● PASSAGE TO READ:
•••

Bassem Saad, “To my mother and to a protester detained on November 15th,” 2019

Bassem Saad, “To my mother and to a protester detained on November 15th,” 2019

In an earlier contribution to Texte zur Kunst, Maxi Wallenhorst noted that often, in writing that deals with trans lives, “the complexity of lived experience is reduced and romanticized to a site of exemplary and inherent transgressiveness, or even transcendence.” [1] Accordingly, here, the writer tries to find a different way of thinking with the specificity of trans relations, taking cues from two aesthetic judgments often made about the social forms of these relations: “Too obvious!” and “Too abstract!” Following two allegorical figures, the anatomist and the poet, who navigate these critiques in their daily lives, Wallenhorst playfully outlines how a realism that starts from there could unfold.

The Anatomist

“Too obvious,” thinks the critic as he sees the anatomist’s work. He’s not wrong. The anatomist’s aesthetic begins with the too obvious – with a single tear or too empty a blister pack of pills. The anatomist goes by the names of other professions as well: The OnlyFans Hegelian; the bad-enough noise musician. And anatomy might be a bad description of what she does, as it is precisely not just about anatomy; it’s about everything reproducing it as destiny. She calls this set of things, however noncontiguous they may appear, metabolism. She did not become an anatomist because she comes from a family of doctors – or because her anatomy is more confessional than other people’s anatomy – she becomes an anatomist where she has no choice but to treat metabolism as hers. The organs, on the one hand, and the outside they break down, on the other, which is to say everything cruelly splitting the difference. Just as anyone mad, the anatomist is a mad scientist. White lab coat and leather gloves are optional. [2]

So what does the anatomist do, exactly? She cleans the injection-site skin with a new alcohol swab and lets the skin air dry. She holds the skin around the injection site by pinching up a section of tissue about an inch wide. (The portion of skin between her fingers will be the injection site.) She inserts the needle into the muscle at a 90-degree angle with one quick and firm motion. She performs a glandular function.

•••

● AIM:
Reproduce the part of the essay on trans relations between "In an earlier" and "there could unfold.", inclusive.

● RECORDS SUPPLIED:
•••

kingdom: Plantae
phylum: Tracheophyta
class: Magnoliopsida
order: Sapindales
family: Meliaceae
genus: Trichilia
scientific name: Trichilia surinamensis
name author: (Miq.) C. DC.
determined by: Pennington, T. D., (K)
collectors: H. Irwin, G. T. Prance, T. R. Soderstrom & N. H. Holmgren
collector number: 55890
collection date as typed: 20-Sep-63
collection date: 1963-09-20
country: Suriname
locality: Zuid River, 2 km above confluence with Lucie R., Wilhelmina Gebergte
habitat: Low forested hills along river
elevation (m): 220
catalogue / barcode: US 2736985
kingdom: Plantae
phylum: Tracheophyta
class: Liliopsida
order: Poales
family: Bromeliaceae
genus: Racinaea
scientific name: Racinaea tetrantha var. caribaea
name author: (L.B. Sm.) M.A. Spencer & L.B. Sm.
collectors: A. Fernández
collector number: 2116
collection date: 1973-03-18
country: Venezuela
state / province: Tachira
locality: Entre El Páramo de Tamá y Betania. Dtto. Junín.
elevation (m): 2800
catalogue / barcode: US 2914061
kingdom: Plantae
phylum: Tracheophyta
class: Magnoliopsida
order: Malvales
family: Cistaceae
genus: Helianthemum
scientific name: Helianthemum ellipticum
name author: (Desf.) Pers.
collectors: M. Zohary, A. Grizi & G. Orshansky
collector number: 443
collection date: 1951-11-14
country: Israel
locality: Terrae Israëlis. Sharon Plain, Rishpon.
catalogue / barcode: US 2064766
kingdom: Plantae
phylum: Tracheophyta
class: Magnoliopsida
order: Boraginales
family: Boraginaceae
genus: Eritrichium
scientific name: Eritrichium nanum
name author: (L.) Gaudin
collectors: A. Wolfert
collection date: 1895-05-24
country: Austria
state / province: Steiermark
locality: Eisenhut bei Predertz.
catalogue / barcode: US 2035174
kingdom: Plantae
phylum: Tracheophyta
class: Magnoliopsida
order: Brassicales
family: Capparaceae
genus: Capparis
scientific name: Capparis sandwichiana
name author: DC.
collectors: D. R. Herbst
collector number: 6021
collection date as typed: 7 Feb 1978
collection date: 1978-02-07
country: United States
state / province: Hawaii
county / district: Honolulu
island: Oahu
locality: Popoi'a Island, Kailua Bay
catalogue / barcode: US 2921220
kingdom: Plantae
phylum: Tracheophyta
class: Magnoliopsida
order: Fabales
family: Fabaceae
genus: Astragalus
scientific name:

•••

● EXERCISE ANSWER:
In an earlier contribution to Texte zur Kunst, Maxi Wallenhorst noted that often, in writing that deals with trans lives, “the complexity of lived experience is reduced and romanticized to a site of exemplary and inherent transgressiveness, or even transcendence.” [1] Accordingly, here, the writer tries to find a different way of thinking with the specificity of trans relations, taking cues from two aesthetic judgments often made about the social forms of these relations: “Too obvious!” and “Too abstract!” Following two allegorical figures, the anatomist and the poet, who navigate these critiques in their daily lives, Wallenhorst playfully outlines how a realism that starts from there could unfold.